__WHAT IS EXPECTED__. Your output should consist solely of the lines from the one holding "fifth studio album" to the end of the records below, inclusive, reproduced exactly and free of pictures.

__RECORDS TO PROCESS__.
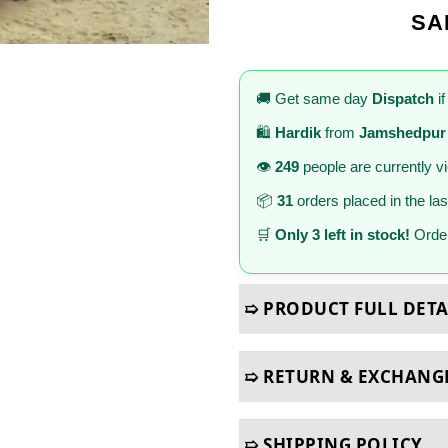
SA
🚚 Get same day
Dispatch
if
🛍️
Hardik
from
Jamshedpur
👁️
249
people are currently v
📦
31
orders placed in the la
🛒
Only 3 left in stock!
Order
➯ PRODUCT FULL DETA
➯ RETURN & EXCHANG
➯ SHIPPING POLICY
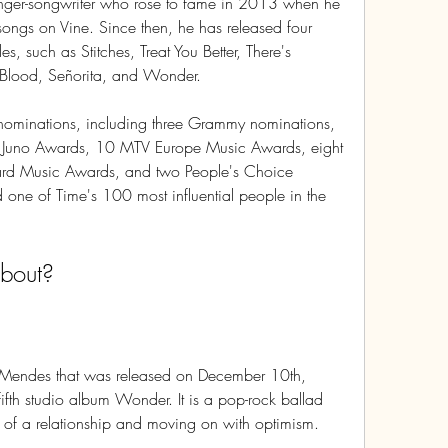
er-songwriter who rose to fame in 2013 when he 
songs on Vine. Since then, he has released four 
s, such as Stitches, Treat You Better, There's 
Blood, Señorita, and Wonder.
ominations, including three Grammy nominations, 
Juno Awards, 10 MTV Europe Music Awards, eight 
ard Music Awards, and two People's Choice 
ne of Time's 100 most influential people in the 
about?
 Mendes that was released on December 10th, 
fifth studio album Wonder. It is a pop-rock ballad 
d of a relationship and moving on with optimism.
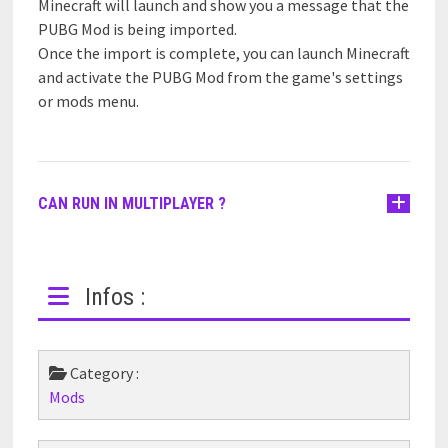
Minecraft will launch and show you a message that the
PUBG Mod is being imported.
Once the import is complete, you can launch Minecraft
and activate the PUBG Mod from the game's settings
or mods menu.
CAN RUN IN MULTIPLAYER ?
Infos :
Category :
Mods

__OUTPUT OF THE TASK__.
fifth studio album Wonder. It is a pop-rock ballad 
d of a relationship and moving on with optimism.
Minecraft will launch and show you a message that the
PUBG Mod is being imported.
Once the import is complete, you can launch Minecraft
and activate the PUBG Mod from the game's settings
or mods menu.
CAN RUN IN MULTIPLAYER ?
Infos :
Category :
Mods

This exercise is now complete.